PERTH (Reuters) - Australia's Sundance Resources expects to bring its $4.7 billion iron ore project in West Africa online by early 2018, despite the collapse of a takeover by China's Hanlong Group in April that many expected to doom the project.

Giulio Casello, chief executive of Sundance, told Reuters in an interview that the company is also aiming to finalize an equity partner for the project and have off take secured by the end of the year. By early next year, Sundance expects to have selected a contractor for the development.

Investors saw little hope for the future of the project when the Hanlong deal fell through, but Sundance has said it was talking to potential partners and was to have concluded discussions with them by June.

It remains upbeat about the prospects of the 35 million tonne (1.1023 ton) a year Mbalam-Nabeba iron ore project on the border of Cameroon and the Republic of Congo.

"Late 2017, early 2018 is the time we would expect to see product out of this project," Casello said late on Thursday.
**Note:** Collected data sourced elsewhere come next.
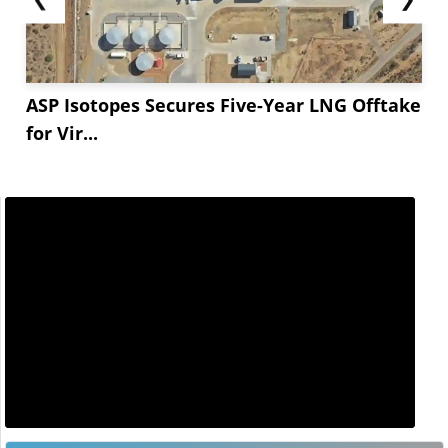
ASP Isotopes Secures Five-Year LNG Offtake
for Vir...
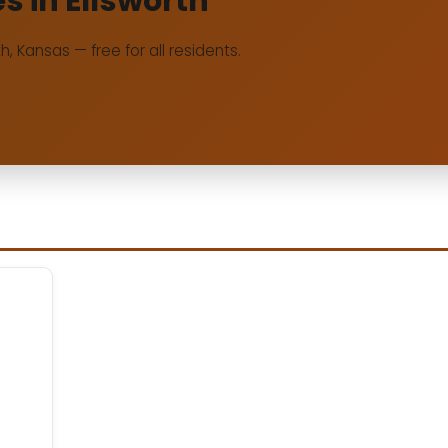
es in Ellsworth
rth, Kansas — free for all residents.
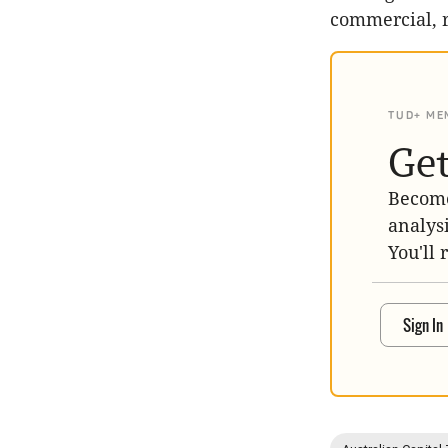
commercial, 
TUD+ ME
Get
Become
analys
You'll 
Sign In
Before the Hanlong deal fell through, Sundance had been aiming for first shipments from Mbalam by late 2015.

Although the collapse of the Hanlong deal was a setback, Casello said the Chinese company's backing did help Sundance expedite permits and environmental approvals.

Sundance's share price, though, has yet to recover from the blow dealt by the Hanlong deal's collapse. Shares were around 8 Australian cents on Friday compared with more than 30 cents at the beginning of the year.

Casello forecast a period of iron ore oversupply in the short- to medium-term as Chinese growth slows, but saw the market turning around by the end of the decade.

"There will potentially be an oversupply. We might see the iron ore price drop down to $100 a tonne or even $80 a tonne over the next few years," he said.

"There will be shakeouts which will result, in 2018, the need for iron ore."

With major producers such as Rio Tinto , Vale and BHP Billiton under pressure to slash costs as commodity prices decline and return money to their shareholders, companies that are proceeding with developments face less competition for resources, the CEO said.